Introduction
La Réforme religieuse est l'événement le plus important de l'histoire européenne du XVIe siècle : si la notion même de réforme est très ancienne, et que de nombreuses voix s'étaient fait entendre dans les derniers siècles du Moyen Age pour appeler à une réforme de l'Eglise, dans sa tête (la hiérarchie, la papauté) et dans ses membres (les fidèles), la Réforme lancée par Martin Luther[1] en Allemagne, par Huldrych Zwingli[2] en Suisse, par Jean Calvin[3] à Genève va contribuer à redessiner la carte de l'Europe, séparée dès la seconde moitié du XVIe siècle en deux fronts confessionnels[4].
S'agissant de doctrines politiques, deux figures de premier plan, celles de Luther et de Calvin, seront étudiées. Trois remarques liminaires s'imposent :
la pensée politique n'est pas au cœur de la doctrine des Réformateurs, dans la mesure où la Réforme est d'abord un événement qui concerne la théologie (la compréhension que les hommes ont de Dieu, en particulier dans son action envers l'humain) et l'anthropologie (la compréhension que les hommes ont de l'humain, en particulier dans le contexte qui nous occupe dans ses rapports à Dieu). Cela dit, les Réformateurs ont rapidement perçu qu'ils ne pouvaient faire l'économie de l'articulation du religieux au politique : c'est seulement de ce volet qu'il va être ici question ;
pris dans la course des événements, Luther, comme Calvin, prononcent des sermons et publient un grand nombre d'écrits de circonstance.
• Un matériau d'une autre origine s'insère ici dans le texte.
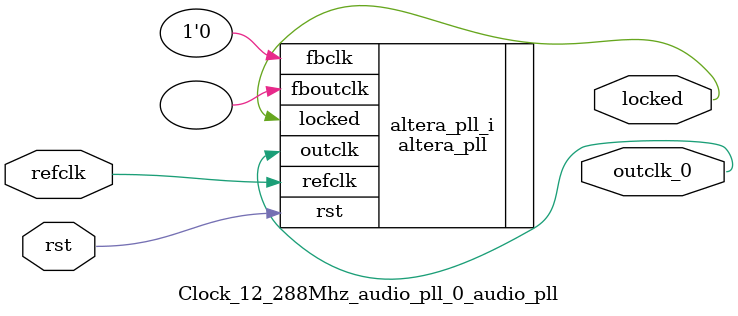
<source format=v>
`timescale 1ns/10ps
module  Clock_12_288Mhz_audio_pll_0_audio_pll(

	// interface 'refclk'
	input wire refclk,

	// interface 'reset'
	input wire rst,

	// interface 'outclk0'
	output wire outclk_0,

	// interface 'locked'
	output wire locked
);

	altera_pll #(
		.fractional_vco_multiplier("false"),
		.reference_clock_frequency("50.0 MHz"),
		.operation_mode("direct"),
		.number_of_clocks(1),
		.output_clock_frequency0("12.288135 MHz"),
		.phase_shift0("0 ps"),
		.duty_cycle0(50),
		.output_clock_frequency1("0 MHz"),
		.phase_shift1("0 ps"),
		.duty_cycle1(50),
		.output_clock_frequency2("0 MHz"),
		.phase_shift2("0 ps"),
		.duty_cycle2(50),
		.output_clock_frequency3("0 MHz"),
		.phase_shift3("0 ps"),
		.duty_cycle3(50),
		.output_clock_frequency4("0 MHz"),
		.phase_shift4("0 ps"),
		.duty_cycle4(50),
		.output_clock_frequency5("0 MHz"),
		.phase_shift5("0 ps"),
		.duty_cycle5(50),
		.output_clock_frequency6("0 MHz"),
		.phase_shift6("0 ps"),
		.duty_cycle6(50),
		.output_clock_frequency7("0 MHz"),
		.phase_shift7("0 ps"),
		.duty_cycle7(50),
		.output_clock_frequency8("0 MHz"),
		.phase_shift8("0 ps"),
		.duty_cycle8(50),
		.output_clock_frequency9("0 MHz"),
		.phase_shift9("0 ps"),
		.duty_cycle9(50),
		.output_clock_frequency10("0 MHz"),
		.phase_shift10("0 ps"),
		.duty_cycle10(50),
		.output_clock_frequency11("0 MHz"),
		.phase_shift11("0 ps"),
		.duty_cycle11(50),
		.output_clock_frequency12("0 MHz"),
		.phase_shift12("0 ps"),
		.duty_cycle12(50),
		.output_clock_frequency13("0 MHz"),
		.phase_shift13("0 ps"),
		.duty_cycle13(50),
		.output_clock_frequency14("0 MHz"),
		.phase_shift14("0 ps"),
		.duty_cycle14(50),
		.output_clock_frequency15("0 MHz"),
		.phase_shift15("0 ps"),
		.duty_cycle15(50),
		.output_clock_frequency16("0 MHz"),
		.phase_shift16("0 ps"),
		.duty_cycle16(50),
		.output_clock_frequency17("0 MHz"),
		.phase_shift17("0 ps"),
		.duty_cycle17(50),
		.pll_type("General"),
		.pll_subtype("General")
	) altera_pll_i (
		.rst	(rst),
		.outclk	({outclk_0}),
		.locked	(locked),
		.fboutclk	( ),
		.fbclk	(1'b0),
		.refclk	(refclk)
	);
endmodule


</source>
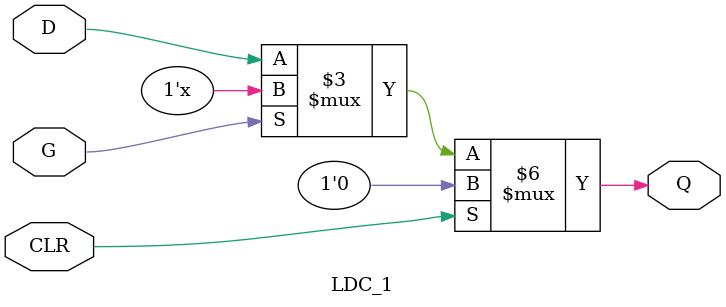
<source format=v>

/*

FUNCTION    : D-LATCH with async clear

*/

`celldefine
`timescale  100 ps / 10 ps

module LDC_1 (Q, CLR, D, G);

    parameter INIT = 1'b0;

    output Q;
    reg    Q;

    input  CLR, D, G;

    always @( CLR or D or G)
        if (CLR)
        Q <= 0;
        else if (!G)
        Q <= D;

endmodule

</source>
Ni l'un ni l'autre ne sont des théoriciens de la pensée politique : le grand nombre des travaux consacrés à leur vision politique (surtout dans le cas de Calvin) ne doit pas le faire oublier ;
un truisme enfin : l'Europe du XVIe siècle s'inscrit dans un contexte mental, social et politique où le religieux et le politique sont très étroitement mêlés. Il faut en particulier relever qu'aucun des critères qui permettent de définir la
« laïcité »
n'est, sauf exception, présent à l'âge de la Réforme : on n'y trouve pas de liberté de croyance, à plus forte raison pas de liberté de culte ; le prince[5] impose sa religion et réserve les charges publiques aux sujets qui sont de sa religion ; le trésor public finance l'exercice du culte. Le plus souvent (si l'on fait abstraction du cas minoritaire des juifs qui ne pourra être évoqué ici), prévaut donc le principe selon lequel chaque région politique ne connaît l'exercice que d'une religion. Ou, selon la fameuse formule latine : cuius regio, eius religio.